DIRECTIONS.
Copy each line below in which the string "znaleckých" appears.

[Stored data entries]
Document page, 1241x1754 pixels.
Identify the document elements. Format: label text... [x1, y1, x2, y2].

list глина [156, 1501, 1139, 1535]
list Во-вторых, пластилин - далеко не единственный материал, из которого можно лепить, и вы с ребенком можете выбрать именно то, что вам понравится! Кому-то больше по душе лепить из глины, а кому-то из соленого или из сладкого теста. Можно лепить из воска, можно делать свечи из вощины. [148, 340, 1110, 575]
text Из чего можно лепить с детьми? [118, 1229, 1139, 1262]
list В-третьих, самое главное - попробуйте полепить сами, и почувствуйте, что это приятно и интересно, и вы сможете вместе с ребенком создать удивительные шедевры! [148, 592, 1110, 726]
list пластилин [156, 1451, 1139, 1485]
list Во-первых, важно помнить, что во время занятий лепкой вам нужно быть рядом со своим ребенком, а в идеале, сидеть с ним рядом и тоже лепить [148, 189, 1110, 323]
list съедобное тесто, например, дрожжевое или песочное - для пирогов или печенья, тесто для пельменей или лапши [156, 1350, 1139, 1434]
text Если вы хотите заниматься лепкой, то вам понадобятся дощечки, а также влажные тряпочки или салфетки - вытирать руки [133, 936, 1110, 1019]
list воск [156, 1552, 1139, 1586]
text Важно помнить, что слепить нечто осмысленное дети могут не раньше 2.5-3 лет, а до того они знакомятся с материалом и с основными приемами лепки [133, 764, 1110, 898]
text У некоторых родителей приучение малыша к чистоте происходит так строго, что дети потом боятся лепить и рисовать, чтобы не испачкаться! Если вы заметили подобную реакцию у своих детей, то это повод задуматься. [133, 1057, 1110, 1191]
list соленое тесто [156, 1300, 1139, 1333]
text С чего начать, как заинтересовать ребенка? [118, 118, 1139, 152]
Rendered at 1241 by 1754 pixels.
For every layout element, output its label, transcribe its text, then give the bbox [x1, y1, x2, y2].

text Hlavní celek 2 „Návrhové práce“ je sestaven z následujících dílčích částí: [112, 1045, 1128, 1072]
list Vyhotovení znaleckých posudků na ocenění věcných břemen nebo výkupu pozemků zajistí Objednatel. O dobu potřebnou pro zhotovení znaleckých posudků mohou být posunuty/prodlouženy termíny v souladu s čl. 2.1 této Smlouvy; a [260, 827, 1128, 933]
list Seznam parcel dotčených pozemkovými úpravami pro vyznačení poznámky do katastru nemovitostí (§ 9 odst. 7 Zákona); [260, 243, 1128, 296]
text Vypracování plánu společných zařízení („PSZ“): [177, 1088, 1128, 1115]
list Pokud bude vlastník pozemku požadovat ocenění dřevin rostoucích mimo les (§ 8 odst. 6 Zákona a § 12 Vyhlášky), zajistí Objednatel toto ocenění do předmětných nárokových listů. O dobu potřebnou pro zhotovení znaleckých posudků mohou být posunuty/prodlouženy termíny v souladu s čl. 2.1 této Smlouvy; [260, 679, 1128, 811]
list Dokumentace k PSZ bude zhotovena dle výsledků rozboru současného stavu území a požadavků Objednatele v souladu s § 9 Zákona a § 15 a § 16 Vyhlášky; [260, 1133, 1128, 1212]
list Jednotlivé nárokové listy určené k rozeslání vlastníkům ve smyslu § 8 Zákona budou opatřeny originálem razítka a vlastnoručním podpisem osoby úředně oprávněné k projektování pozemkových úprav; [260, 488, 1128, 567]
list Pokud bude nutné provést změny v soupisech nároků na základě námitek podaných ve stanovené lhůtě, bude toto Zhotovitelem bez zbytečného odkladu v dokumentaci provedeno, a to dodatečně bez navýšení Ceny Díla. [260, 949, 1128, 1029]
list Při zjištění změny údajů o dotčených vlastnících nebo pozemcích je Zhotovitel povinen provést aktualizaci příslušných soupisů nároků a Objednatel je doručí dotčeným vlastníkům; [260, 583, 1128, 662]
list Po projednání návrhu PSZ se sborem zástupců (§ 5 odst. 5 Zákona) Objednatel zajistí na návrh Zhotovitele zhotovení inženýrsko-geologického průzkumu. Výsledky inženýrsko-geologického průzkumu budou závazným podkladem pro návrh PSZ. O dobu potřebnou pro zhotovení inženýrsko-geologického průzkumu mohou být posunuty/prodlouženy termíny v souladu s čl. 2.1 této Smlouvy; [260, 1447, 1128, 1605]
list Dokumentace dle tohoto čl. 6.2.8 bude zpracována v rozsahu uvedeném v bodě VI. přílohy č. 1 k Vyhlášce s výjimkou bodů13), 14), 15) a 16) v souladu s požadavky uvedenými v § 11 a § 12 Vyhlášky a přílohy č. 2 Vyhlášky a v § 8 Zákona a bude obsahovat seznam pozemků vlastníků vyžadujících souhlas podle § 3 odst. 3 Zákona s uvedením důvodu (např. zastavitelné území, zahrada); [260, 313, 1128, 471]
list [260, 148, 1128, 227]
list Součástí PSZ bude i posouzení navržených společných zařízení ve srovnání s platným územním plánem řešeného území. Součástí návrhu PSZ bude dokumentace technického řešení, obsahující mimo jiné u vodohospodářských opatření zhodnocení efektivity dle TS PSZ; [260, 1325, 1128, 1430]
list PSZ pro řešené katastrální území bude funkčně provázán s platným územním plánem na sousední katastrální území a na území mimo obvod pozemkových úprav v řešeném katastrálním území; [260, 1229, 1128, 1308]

SOLUTION TO THIS PROBLEM.
list Vyhotovení znaleckých posudků na ocenění věcných břemen nebo výkupu pozemků zajistí Objednatel. O dobu potřebnou pro zhotovení znaleckých posudků mohou být posunuty/prodlouženy termíny v souladu s čl. 2.1 této Smlouvy; a [260, 827, 1128, 933]
list Pokud bude vlastník pozemku požadovat ocenění dřevin rostoucích mimo les (§ 8 odst. 6 Zákona a § 12 Vyhlášky), zajistí Objednatel toto ocenění do předmětných nárokových listů. O dobu potřebnou pro zhotovení znaleckých posudků mohou být posunuty/prodlouženy termíny v souladu s čl. 2.1 této Smlouvy; [260, 679, 1128, 811]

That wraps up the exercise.